Ich habe selten einen Film gesehen, der so schmerzhaft genau beobachtet, wie Isolation aussieht, wie sie sich in den Körper schreibt, in Gesten, in Schweigen. Ramsay verzichtet konsequent auf Erklärungen. Kein Psychogramm eines Killers, keine Analyse, kein klassischer Spannungsaufbau, kein Horror. Stattdessen gleitet die Kamera durch einen Zustand permanenter Unsicherheit – unaufgeregt, erbarmungslos.

Das Mutter-Sohn-Drama „We Need to Talk About Kevin“ ist über Strecken inszeniert wie ein Horrorfilm: In der Wahrnehmung der Mutter wirkt der Junge wie die Satansbrut im Okkult-Klassiker „Das Omen“. Wie kann man etwas gebären, das einem offensichtlich nur Böses will? Da müssen doch teuflische Kräfte im Spiel sein. Aber das Fremde, es wird von Regisseurin Lynne Ramsay gnadenlos als das Eigene inszeniert: Denn je älter Kevin wird und je unheimlicher ihn die Mutter findet, desto mehr sieht er aus wie sie. Mit 15 scheint er ihr wie aus dem Gesicht geschnitten. Ein perfider Gag der Natur.

Christian Buß, Spiegel-Online, 13.08.2012

Tilda Swinton spielt Eva, die Mutter des titelgebenden Kevin, mit einer Zurückhaltung, die mir den Atem nimmt. In jeder Szene liegt das Gewicht des Ungesagten, das Echo von Schuldzuweisungen, die nie ausgesprochen werden müssen. Swinton schafft es, gleichzeitig stark und vollkommen zerstört zu wirken, kontrolliert am Rand des Zusammenbruchs. Ihre Augen sind müde von der Welt, von der eigenen Geschichte, vom Versuch, weiterzuleben, obwohl alles dafür spricht, dass es unmöglich ist.
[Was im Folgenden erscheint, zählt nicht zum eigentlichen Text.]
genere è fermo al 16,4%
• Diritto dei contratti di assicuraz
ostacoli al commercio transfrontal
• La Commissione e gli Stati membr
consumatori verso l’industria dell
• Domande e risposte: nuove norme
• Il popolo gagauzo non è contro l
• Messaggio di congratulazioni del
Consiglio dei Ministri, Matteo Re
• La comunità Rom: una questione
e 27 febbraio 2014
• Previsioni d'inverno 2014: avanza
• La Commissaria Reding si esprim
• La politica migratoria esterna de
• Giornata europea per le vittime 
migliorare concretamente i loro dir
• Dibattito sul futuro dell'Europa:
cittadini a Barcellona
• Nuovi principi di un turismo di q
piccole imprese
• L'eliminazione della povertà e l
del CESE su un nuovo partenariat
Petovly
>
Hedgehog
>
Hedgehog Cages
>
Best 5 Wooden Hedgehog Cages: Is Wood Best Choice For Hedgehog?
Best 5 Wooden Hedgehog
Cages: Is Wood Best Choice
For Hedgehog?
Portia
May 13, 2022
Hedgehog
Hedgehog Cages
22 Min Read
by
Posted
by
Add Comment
Was Ramsay mit Swintons Figur gelingt, ist nicht weniger als die totale Dekonstruktion einer Mutterrolle. Hier ist sie keine heilige Instanz, keine tröstende Kraft, sondern eine Frau, die ihr Kind nicht versteht. Die es vielleicht nie lieben konnte – oder von ihm nie geliebt wurde. Diese gegenseitige Ablehnung steht unausgesprochen im Raum, spiegelt sich in Kleinigkeiten, in Körpersprache, in Blicken, in der klugen Montagetechnik, die immer wieder zwischen Vergangenheit und Gegenwart springt, zwischen dem Versuch des Verstehens und dem bleibenden Unverständnis.
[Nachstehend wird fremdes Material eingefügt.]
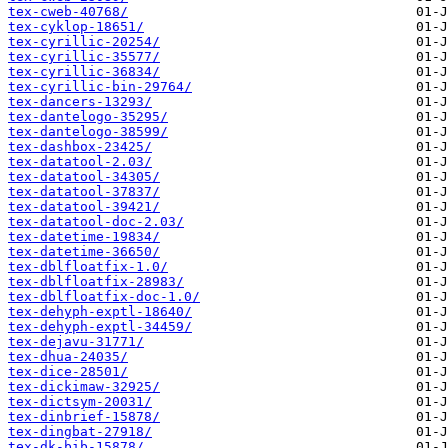
tex-cweb-40768/
tex-cyklop-18651/
tex-cyrillic-20254/
tex-cyrillic-35577/
tex-cyrillic-36834/
tex-cyrillic-bin-29764/
tex-dancers-13293/
tex-dantelogo-35295/
tex-dantelogo-38599/
tex-dashbox-23425/
tex-datatool-2.03/
tex-datatool-34305/
tex-datatool-37837/
tex-datatool-39421/
tex-datatool-doc-2.03/
tex-datetime-19834/
tex-datetime-36650/
tex-dblfloatfix-1.0/
tex-dblfloatfix-28983/
tex-dblfloatfix-doc-1.0/
tex-dehyph-exptl-18640/
tex-dehyph-exptl-34459/
tex-dejavu-31771/
tex-dhua-24035/
tex-dice-28501/
tex-dickimaw-32925/
tex-dictsym-20031/
tex-dinbrief-15878/
tex-dingbat-27918/
tex-dk-bib-15878/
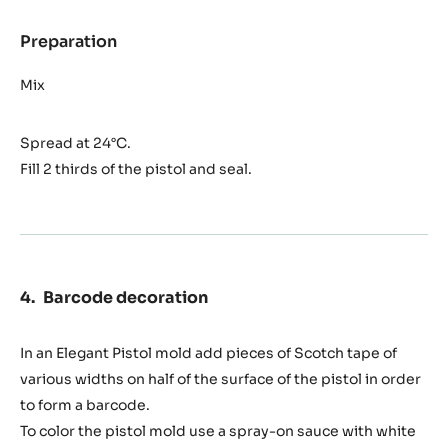
(top
pistol)
Preparation
:
Praliné
Piémont
Mix
55%
Ghana
Spread at 24°C.
filling
(top
Fill 2 thirds of the pistol and seal.
pistol)
Barcode decoration
In an Elegant Pistol mold add pieces of Scotch tape of
various widths on half of the surface of the pistol in order
to form a barcode.
To color the pistol mold use a spray-on sauce with white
Ezra Miller als jugendlicher Kevin ist ein Vakuum. Eine Provokation. Er spielt das Böse nicht aus, sondern lässt es stehen – und ist gerade deshalb so beängstigend. Aber Ramsay interessiert sich nicht für das Böse als Spektakel. Sie stellt keine Diagnosen, keine moralischen Urteile. Stattdessen zeigt sie eine Realität, in der Gewalt nicht plötzlich einfach da ist, sondern sich langsam aufbaut und eskaliert, im Alltag, im Unausgesprochenen, im Verdrängten. Der Film macht überhaupt keinen Hehl daraus, dass Kevins Gewalt nicht „verstehbar“ ist – und dass auch Eva sie nicht wirklich erklären kann.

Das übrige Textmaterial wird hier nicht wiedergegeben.